Wednesday, 6 May 2009

Paradise Now ?

Lets direct our attention to a film called "Paradise Now".  About two childhood friends Khaled and Said, both ready to give their lives for their beliefs that the should stop being treated as inferior in the world from the Israelites.  Here we have two friends beginning in their journey to their final goodbye, oblivious to the fact that they will soon be preparing to die.  they are still only young, whole lives ahead of themselves.  On the day of the mission, where they will martyr themselves, something goes wrong and the two must abandon their objective.  The two split up, Khaled being found by his fellow helpers, and Said going off on his own.  Once reunited after a full day, their roles have shifted between one another, before the mission, Khaled was the one who built his entire life around his beliefs and Said was the one who thought that this was not the way forward.  By the time they plan the next mission, Said is ready to martyr whereas Khaled is not ready to give his life away.  (spoiler alert) The conclusion is that Said martyrs himself without Khaled, as he lock him in the getaway car so that Khaled may live on.  

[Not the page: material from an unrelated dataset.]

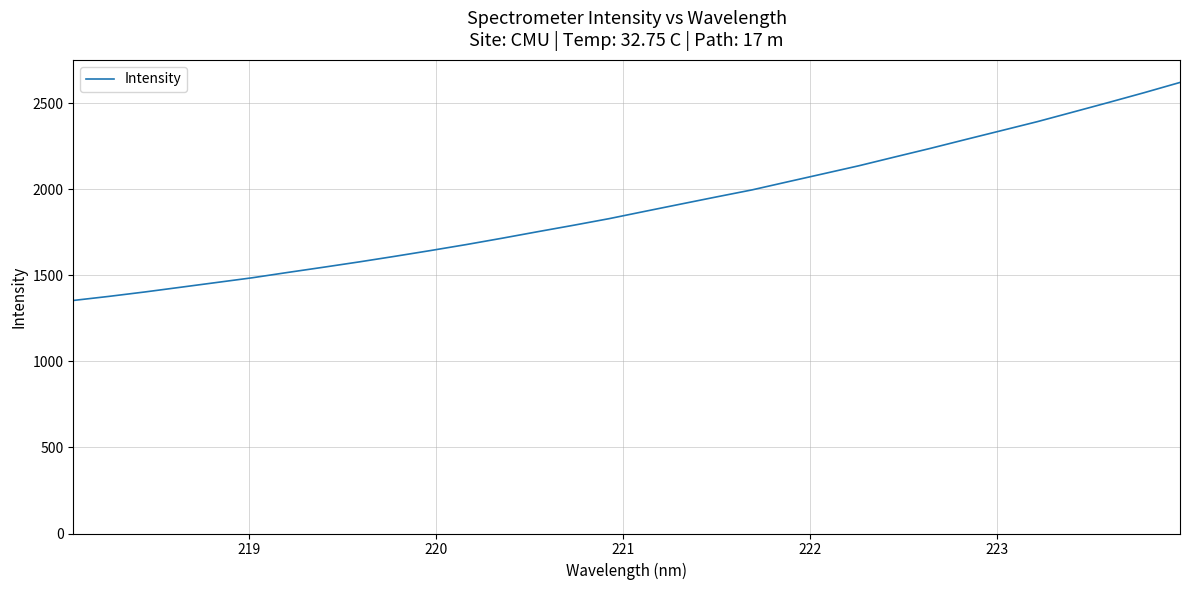

Does the chart have visible grid lines?

Yes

We eventually find out that the reason Said actually killed himself is that he cannot bear to go back to the broken down war zone that he calls home, so in essence, it was rather an act of selfishness rather than that of a martyr.  The one who manages to convince Khaled to turn is in fact the daughter of the leader of the martyrs Suha, daughter to Abu Salim.  She explains that the more people martyr themselves the more people get hurt and the worse the situation gets for the ones who are left behind, families and friends.  

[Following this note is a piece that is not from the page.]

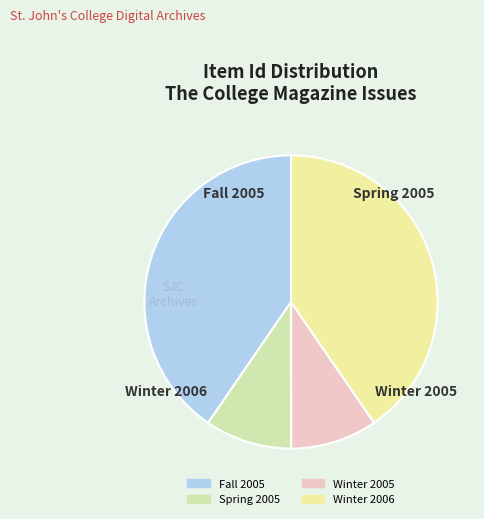

What percentage is the Fall 2005 slice, to the nearest percent?

40%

It was not right of either of them to attempt to carry out their mission in the first place.  Even the fact that Jamal decided their fate with the flip of a coin didn't make them reconsider.  It shows how expendable people are to Salim.  He will sacrafice everyone but himself to ensure the safety of his people, but his ignorance is that he cannot see , all these bombs are making things worse.  The more people die in Israel, the more people are killed by the military in trying to find the culprits.  
Khamed seemed to make the most sense out of things in the end.  He didn't want to kill himself for no cause but to harm more than is needed and he knew this.  In coming to this conclusion he decided that both Said and himself need to live.  Unfortunately, Said, shrouded in his own perspective, decides to go on alone and die's for his own personal matters, namely the death of his father and the hell that he goes through every day when he returns home.  

This film shows the reality to martyrs around the world, that they are doing things for a false cause, a cause which is not real, but a false hope of a paradise which does not exist.
"i'd rather have to live in the paradise in my head than go back to the refugee camp" Khaled.